I would have loved to read this book, as I have been fascinated by earthquakes since childhood. Unfortunately, I was never able to access my galley no matter what program, app or device I used to download it, which was a crushing disappointment.

Before reading Henry Fountain's book I knew about the 1964 earthquake in Alaska, but not all the details. I love the narrative nonfiction genre with detailed research that is both deep and wide, providing a more accessible historical, scientific factual account of events than a textbook. There is a wealth of information in this book about Alaska, from the early settlements through the gold rush to the reconstruction after the earthquake. The scientific information was at times daunting to me with geology and geophysics facts, but Fountain has managed to keep it engaging and enlightening. Great read in the style of Erik Larson!

When I was growing up in the early 1960s my grandfather was corresponding with Maurice Ewing and William Donn of the Lamont Geological Observatory. Gramps had been interested in their work since 1958 when he read a Harper's Magazine article by Betty Friedan called The Coming Ice Age about their research. I didn't know that Project Moho, drilling cores in the deep sea, how to stop the next Ice Age, and Plate Tectonics was not normal dinner table talk. Gramps even got his old college buddy Roger Blough, then president of U. S. Steel, to kick in some funding for their research. Before 1971 when I took Historical Geology in college I had no idea that Plate Tectonics was a 'new' theory. I'd grown up with it. I requested The Great Quake:How the Biggest Earthquake in North America Changed Our Understanding of the Planet by Henry Fountain from First to Read because I like geology and enjoy reading about Alaska. I was excited to learn it was about the very research that proved Plate Tectonics. Fountain introduces us to the people of several small Alaskan villages along the coast, recounting their history and way of life. The families have Russian last names, a legacy when Russia turned the native population into virtual slaves. They live on a subsistence level, their traditional hunting and fishing impacted by factory fishing. In 1964, on Good Friday, a 9.8 earthquake wrecked havoc and destroyed the villages, claiming the lives of 130 people. It is devastating to read about the tsunamis that wiped the land clean not only of people and houses but trees and the loose rocky layer on the shore. Geologist George Plafker was very familiar with the area. The day after the quake he flew over the area. His observations led to proving the controversial theory of Plate Tectonics that even Maurice Ewing did not yet subscribe to! The book reads like popular disaster books such as Dead Wake by Eric Larson, setting up the people and history, recreating the horror of the disaster, and then cogently explaining how Plafker's research impacted the scientific community. Readers can expect to learn Alaskan history and geography, be moved by the horror of the destruction, and brought to understand this planet we live on. I received a free ebook through First to Read in exchange for a fair and unbiased review.

+ + + +

**TO DO**. Pick up the reader reviews of the book on the 1964 Alaska earthquake after their last sentence and keep writing them.

Source data:
+ + + +

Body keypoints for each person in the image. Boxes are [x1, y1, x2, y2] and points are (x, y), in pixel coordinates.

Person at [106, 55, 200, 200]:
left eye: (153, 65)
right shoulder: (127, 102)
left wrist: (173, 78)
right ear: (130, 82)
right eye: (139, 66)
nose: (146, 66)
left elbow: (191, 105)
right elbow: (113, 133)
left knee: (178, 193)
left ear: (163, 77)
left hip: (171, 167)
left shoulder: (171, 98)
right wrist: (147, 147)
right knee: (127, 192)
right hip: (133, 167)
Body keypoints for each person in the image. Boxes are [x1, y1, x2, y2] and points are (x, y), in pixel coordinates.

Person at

+ + + +

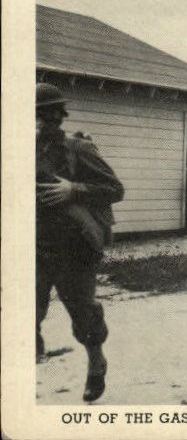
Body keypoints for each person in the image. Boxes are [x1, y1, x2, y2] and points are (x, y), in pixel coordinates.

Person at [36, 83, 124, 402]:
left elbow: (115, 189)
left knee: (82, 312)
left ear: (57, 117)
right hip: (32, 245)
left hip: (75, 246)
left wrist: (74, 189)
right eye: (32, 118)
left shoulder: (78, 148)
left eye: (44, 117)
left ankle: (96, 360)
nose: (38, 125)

+ + + +

**EXERCISE ANSWER**.
On March 27, 1964, a 9.2 magnitude earthquake hit southern Alaska. It lasted for 5 minutes and drastically changed the landscape. The Good Friday quake took over a hundred lives and caused millions of dollars in damages. The description of the quake while it happened is more exciting and riveting than anything Hollywood could produce as it was taken from the recollections of the people who lived through it. But, the Good Friday quake did more than damage, it changed the way earthquakes and furthered the theory of plate tectonics. This was mainly due to the work of George Plafker. George Plafker was a field geologist who was sent by the National Geological Survey to record the geological changes that had happened as a result of the quake. While others were sitting in offices looking at data theorizing the cause of the quake, George looked his own observations plus the data and developed the most conclusive theory on the source and cause of the quake. Overall, I enjoyed the book although there were some background sections that could have been cut. This was an advance copy, and I hope the final copy has pictures of areas the text describes.

I received this book in exchange for an honest review. I was attracted to it because as a child I remember seeing pictures of the devastation of the quake and hearing my parents discuss it. It was really refreshing to read a book about science that included the people affected by it. I was intrigued by the extent of the quake and the forces of nature that caused it. I wasn't aware how much in it's infancy the study of earthquakes was at that time. It was nice to read a science book that assumes the reader has little to no knowledge about the subject too. Well written and informative expose', and I would recommend it if you want a well-rounded short education about not only this earthquake, but earthquakes in general.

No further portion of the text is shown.